> _Short problem_
Exclude the pictures and return every line exactly as written.

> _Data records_
%%

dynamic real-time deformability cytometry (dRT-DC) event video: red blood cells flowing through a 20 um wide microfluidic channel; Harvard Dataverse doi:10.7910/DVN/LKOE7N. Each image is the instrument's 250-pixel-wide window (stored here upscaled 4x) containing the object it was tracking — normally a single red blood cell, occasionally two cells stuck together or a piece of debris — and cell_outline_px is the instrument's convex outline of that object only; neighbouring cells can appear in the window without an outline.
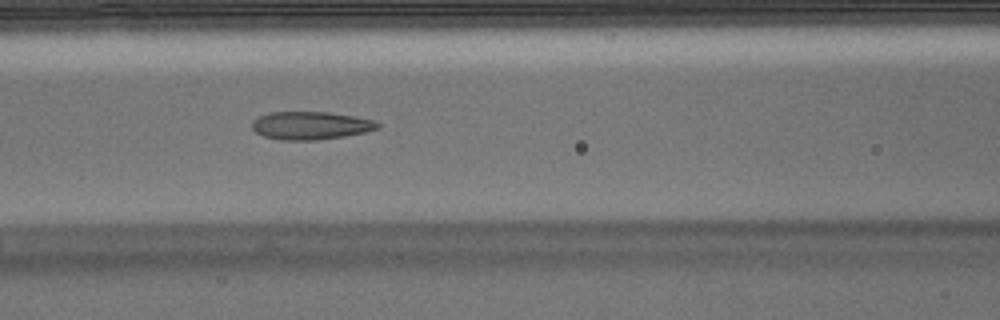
{"species": "Egyptian fruit bat (a non-hibernating species)", "species_latin": "Rousettus aegyptiacus", "temperature_condition": "warm", "stored_images_in_passage": 31, "camera_frame_rate_fps": 3000, "um_per_image_px": 0.085, "animal": {"sex": "male"}, "frame": {"image": 1, "passage_image": 10, "time_ms": 3.0, "image_size_px": [1000, 320], "cell_outline_px": [[380, 128], [364, 132], [344, 136], [316, 140], [280, 140], [264, 136], [256, 132], [252, 128], [252, 120], [268, 112], [328, 112], [356, 116], [376, 120], [380, 124]], "centroid_in_image_um": [26.42, 10.66], "position_along_channel_um": 140.2, "area_um2": 20.58}}
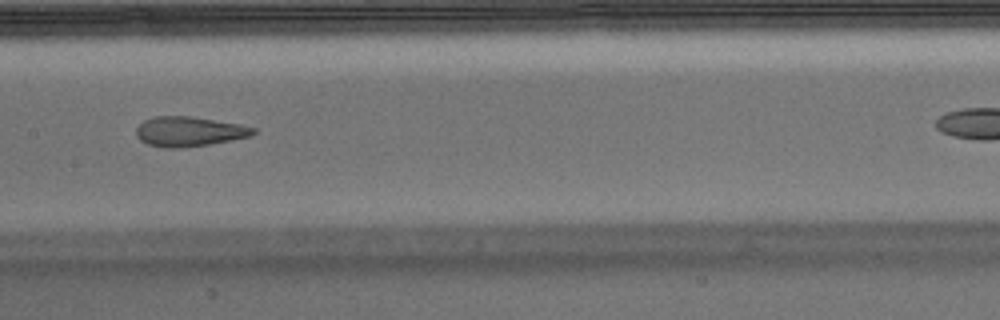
{"frame": {"image": 2, "passage_image": 14, "time_ms": 4.333, "image_size_px": [1000, 320], "cell_outline_px": [[256, 132], [248, 136], [232, 140], [208, 144], [180, 148], [164, 148], [148, 144], [140, 140], [136, 136], [136, 128], [144, 120], [156, 116], [188, 116], [240, 124], [256, 128]], "centroid_in_image_um": [16.05, 11.18], "position_along_channel_um": 191.4, "area_um2": 20.17}}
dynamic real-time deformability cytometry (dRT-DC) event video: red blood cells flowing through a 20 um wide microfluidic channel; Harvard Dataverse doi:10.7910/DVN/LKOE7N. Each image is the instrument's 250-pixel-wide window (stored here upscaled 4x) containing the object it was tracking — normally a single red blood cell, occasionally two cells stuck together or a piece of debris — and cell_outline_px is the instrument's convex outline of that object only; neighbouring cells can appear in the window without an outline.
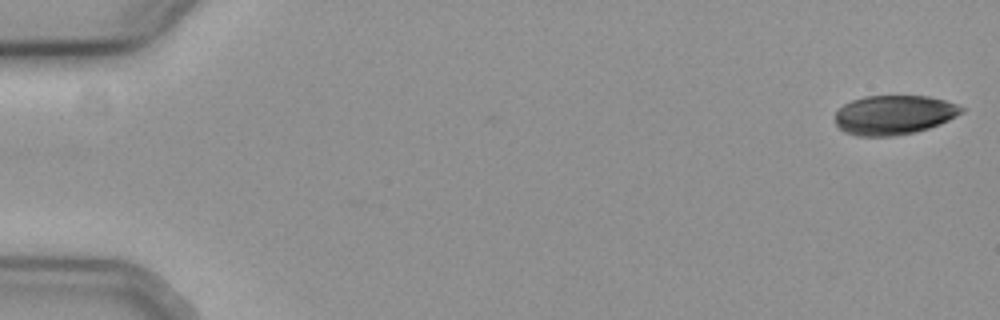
{"species": "common noctule bat (a hibernating species)", "species_latin": "Nyctalus noctula", "temperature_condition": "cold", "stored_images_in_passage": 18, "camera_frame_rate_fps": 3000, "um_per_image_px": 0.085, "animal": {"sex": "female", "body_mass_g": 19.3, "forearm_length_mm": 54.1}, "frame": {"image": 1, "passage_image": 1, "time_ms": 0.0, "image_size_px": [1000, 320], "cell_outline_px": [[964, 108], [956, 116], [940, 124], [916, 132], [892, 136], [856, 136], [844, 132], [836, 124], [836, 112], [844, 104], [852, 100], [864, 96], [928, 96], [944, 100], [956, 104]], "centroid_in_image_um": [75.96, 9.77], "position_along_channel_um": 9.0, "area_um2": 28.84}}
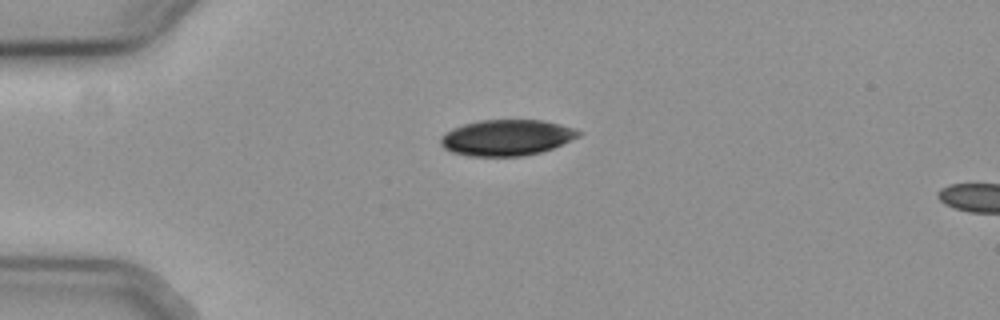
{"frame": {"image": 2, "passage_image": 14, "time_ms": 4.333, "image_size_px": [1000, 320], "cell_outline_px": [[584, 132], [580, 136], [552, 148], [540, 152], [520, 156], [468, 156], [452, 152], [444, 148], [440, 144], [440, 136], [452, 128], [464, 124], [480, 120], [544, 120], [560, 124]], "centroid_in_image_um": [43.05, 11.69], "position_along_channel_um": 42.0, "area_um2": 28.9}}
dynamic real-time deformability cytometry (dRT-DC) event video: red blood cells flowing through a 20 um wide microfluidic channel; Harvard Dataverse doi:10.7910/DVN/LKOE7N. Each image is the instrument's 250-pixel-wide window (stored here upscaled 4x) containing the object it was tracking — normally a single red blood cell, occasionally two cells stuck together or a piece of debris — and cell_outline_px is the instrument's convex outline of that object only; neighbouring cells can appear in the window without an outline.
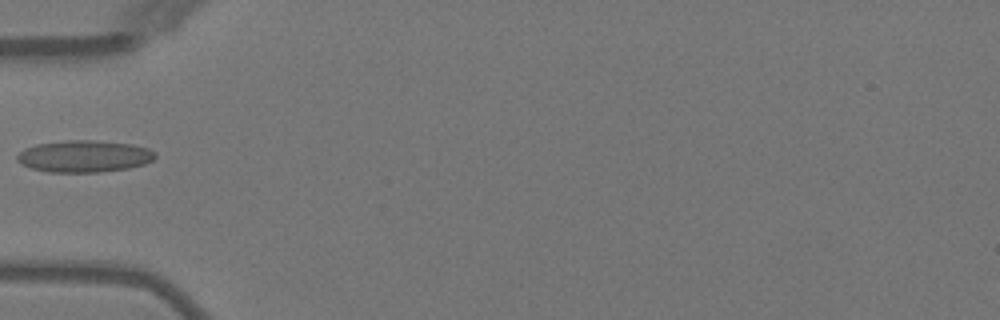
{"species": "Egyptian fruit bat (a non-hibernating species)", "species_latin": "Rousettus aegyptiacus", "temperature_condition": "warm", "stored_images_in_passage": 8, "camera_frame_rate_fps": 3000, "um_per_image_px": 0.085, "animal": {"sex": "female"}, "frame": {"image": 1, "passage_image": 1, "time_ms": 0.0, "image_size_px": [1000, 320], "cell_outline_px": [[156, 156], [152, 160], [144, 164], [128, 168], [100, 172], [48, 172], [32, 168], [16, 160], [16, 156], [24, 148], [36, 144], [68, 140], [96, 140], [132, 144], [148, 148], [156, 152]], "centroid_in_image_um": [7.17, 13.27], "position_along_channel_um": 77.8, "area_um2": 25.66}}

%%

> _Exercise result_
dynamic real-time deformability cytometry (dRT-DC) event video: red blood cells flowing through a 20 um wide microfluidic channel; Harvard Dataverse doi:10.7910/DVN/LKOE7N. Each image is the instrument's 250-pixel-wide window (stored here upscaled 4x) containing the object it was tracking — normally a single red blood cell, occasionally two cells stuck together or a piece of debris — and cell_outline_px is the instrument's convex outline of that object only; neighbouring cells can appear in the window without an outline.
{"species": "Egyptian fruit bat (a non-hibernating species)", "species_latin": "Rousettus aegyptiacus", "temperature_condition": "warm", "stored_images_in_passage": 31, "camera_frame_rate_fps": 3000, "um_per_image_px": 0.085, "animal": {"sex": "male"}, "frame": {"image": 1, "passage_image": 10, "time_ms": 3.0, "image_size_px": [1000, 320], "cell_outline_px": [[380, 128], [364, 132], [344, 136], [316, 140], [280, 140], [264, 136], [256, 132], [252, 128], [252, 120], [268, 112], [328, 112], [356, 116], [376, 120], [380, 124]], "centroid_in_image_um": [26.42, 10.66], "position_along_channel_um": 140.2, "area_um2": 20.58}}
{"frame": {"image": 2, "passage_image": 14, "time_ms": 4.333, "image_size_px": [1000, 320], "cell_outline_px": [[256, 132], [248, 136], [232, 140], [208, 144], [180, 148], [164, 148], [148, 144], [140, 140], [136, 136], [136, 128], [144, 120], [156, 116], [188, 116], [240, 124], [256, 128]], "centroid_in_image_um": [16.05, 11.18], "position_along_channel_um": 191.4, "area_um2": 20.17}}
dynamic real-time deformability cytometry (dRT-DC) event video: red blood cells flowing through a 20 um wide microfluidic channel; Harvard Dataverse doi:10.7910/DVN/LKOE7N. Each image is the instrument's 250-pixel-wide window (stored here upscaled 4x) containing the object it was tracking — normally a single red blood cell, occasionally two cells stuck together or a piece of debris — and cell_outline_px is the instrument's convex outline of that object only; neighbouring cells can appear in the window without an outline.
{"species": "common noctule bat (a hibernating species)", "species_latin": "Nyctalus noctula", "temperature_condition": "cold", "stored_images_in_passage": 18, "camera_frame_rate_fps": 3000, "um_per_image_px": 0.085, "animal": {"sex": "female", "body_mass_g": 19.3, "forearm_length_mm": 54.1}, "frame": {"image": 1, "passage_image": 1, "time_ms": 0.0, "image_size_px": [1000, 320], "cell_outline_px": [[964, 108], [956, 116], [940, 124], [916, 132], [892, 136], [856, 136], [844, 132], [836, 124], [836, 112], [844, 104], [852, 100], [864, 96], [928, 96], [944, 100], [956, 104]], "centroid_in_image_um": [75.96, 9.77], "position_along_channel_um": 9.0, "area_um2": 28.84}}
{"frame": {"image": 2, "passage_image": 14, "time_ms": 4.333, "image_size_px": [1000, 320], "cell_outline_px": [[584, 132], [580, 136], [552, 148], [540, 152], [520, 156], [468, 156], [452, 152], [444, 148], [440, 144], [440, 136], [452, 128], [464, 124], [480, 120], [544, 120], [560, 124]], "centroid_in_image_um": [43.05, 11.69], "position_along_channel_um": 42.0, "area_um2": 28.9}}
dynamic real-time deformability cytometry (dRT-DC) event video: red blood cells flowing through a 20 um wide microfluidic channel; Harvard Dataverse doi:10.7910/DVN/LKOE7N. Each image is the instrument's 250-pixel-wide window (stored here upscaled 4x) containing the object it was tracking — normally a single red blood cell, occasionally two cells stuck together or a piece of debris — and cell_outline_px is the instrument's convex outline of that object only; neighbouring cells can appear in the window without an outline.
{"species": "Egyptian fruit bat (a non-hibernating species)", "species_latin": "Rousettus aegyptiacus", "temperature_condition": "warm", "stored_images_in_passage": 8, "camera_frame_rate_fps": 3000, "um_per_image_px": 0.085, "animal": {"sex": "female"}, "frame": {"image": 1, "passage_image": 1, "time_ms": 0.0, "image_size_px": [1000, 320], "cell_outline_px": [[156, 156], [152, 160], [144, 164], [128, 168], [100, 172], [48, 172], [32, 168], [16, 160], [16, 156], [24, 148], [36, 144], [68, 140], [96, 140], [132, 144], [148, 148], [156, 152]], "centroid_in_image_um": [7.17, 13.27], "position_along_channel_um": 77.8, "area_um2": 25.66}}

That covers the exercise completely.